The physical well-being domain of the FACT-G assesses, for example, pain, reduced energy, and feelings of illness or impairments caused by side effects of the therapy, thus providing an assessment of general symptom burden rather than assessing PF specifically. Differences between the EORTC QLQ-C30 and the FACT-G domains have been highlighted previously [47, 48], and while the scale name itself reflects the conceptual difference, we decided to include this scale in our analysis since it has been linked to PF measures previously [49].

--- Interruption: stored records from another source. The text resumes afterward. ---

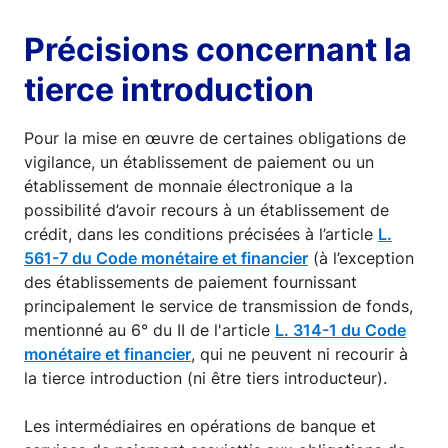
Précisions concernant la
tierce introduction
Pour la mise en œuvre de certaines obligations de
vigilance, un établissement de paiement ou un
établissement de monnaie électronique a la
possibilité d’avoir recours à un établissement de
crédit, dans les conditions précisées à l’article
L.
561-7 du Code monétaire et financier
(à l’exception
des établissements de paiement fournissant
principalement le service de transmission de fonds,
mentionné au 6° du II de l'article
L. 314-1 du Code
monétaire et financier
, qui ne peuvent ni recourir à
la tierce introduction (ni être tiers introducteur).
Les intermédiaires en opérations de banque et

For the cancer-specific PROMIS PF item bank and the EORTC CAT Core, the results from our content analysis may also be used for content balancing in computer-adaptive assessments [50] or when creating short-forms or sub-sets from item banks [51] for physical function. Content balancing methods allow the selection of items not only based on psychometric criteria (e.g. maximum information) but also ensure that all important aspects of PF are adequately covered in an assessment. Content balancing may help to improve measurement accuracy and support consistent item selection [52].

A major challenge for a conceptual comparison of measures for PF is the lack of a comprehensive conceptual framework that explicitly defines PF. Despite previous efforts [2, 53] no single widely accepted and applicable definition has yet been established (which may at least in part result from the different purposes and perspectives when measuring PF). For our analysis, we used the ICF as this is a common framework for content comparisons of PRO measures and provides very detailed categories for the analysis of PF. However, we would like to emphasise that the type of framework used necessarily impacts on the assessment of similarities and differences between PRO measures. A further limitation of this study is the selection of PRO measures for PF that we analyzed. We did not rely on a systematic review for identifying all such measures applied in cancer patients but selected only those most frequently used in clinical research [11, 26, 27] and clinical practice [54] with the additional inclusion of PROMIS measures that are quickly gaining importance for PRO measurement across medical fields [55, 56]. For PROMIS we only investigated two measures of physical function, and content from other PROMIS short-forms may differ and include/exclude specific ICF categories. Furthermore, our analysis only focused on the comparison of item content but did not consider psychometric characteristics and the measurement range, i.e. the coverage of low, medium, and high levels of PF by the various measurement instruments. While such information is available from previous studies [13,14,15, 57], the levels of PF were not investigated in this analysis, which was based on the ICF framework.

In a next step in our ongoing project, we will evaluate scale equivalence with quantitative methods, such as regression models, IRT models, or equipercentile equating [58], to assess the possibilities of equating PF scores from the EORTC CAT Core and other PRO measures included in this analysis. The comparison of PRO measures based on the ICF classifications in this study will add to the results from applying quantitative methods to decide for which PRO measures linking scores or creating a common metric is meaningful.

In conclusion, the results from our analysis may inform clinicians and researchers when selecting the optimal PRO measure for PF in a specific study or patient population. With regard to linking of PRO measures we expect that the shared content related to mobility and self-care, which was predominant in the physical domain of all measures but the FACT-G, suggests that conceptually meaningful linking can be conducted, and quantitative methods are likely to allow for sufficient precision of such procedures.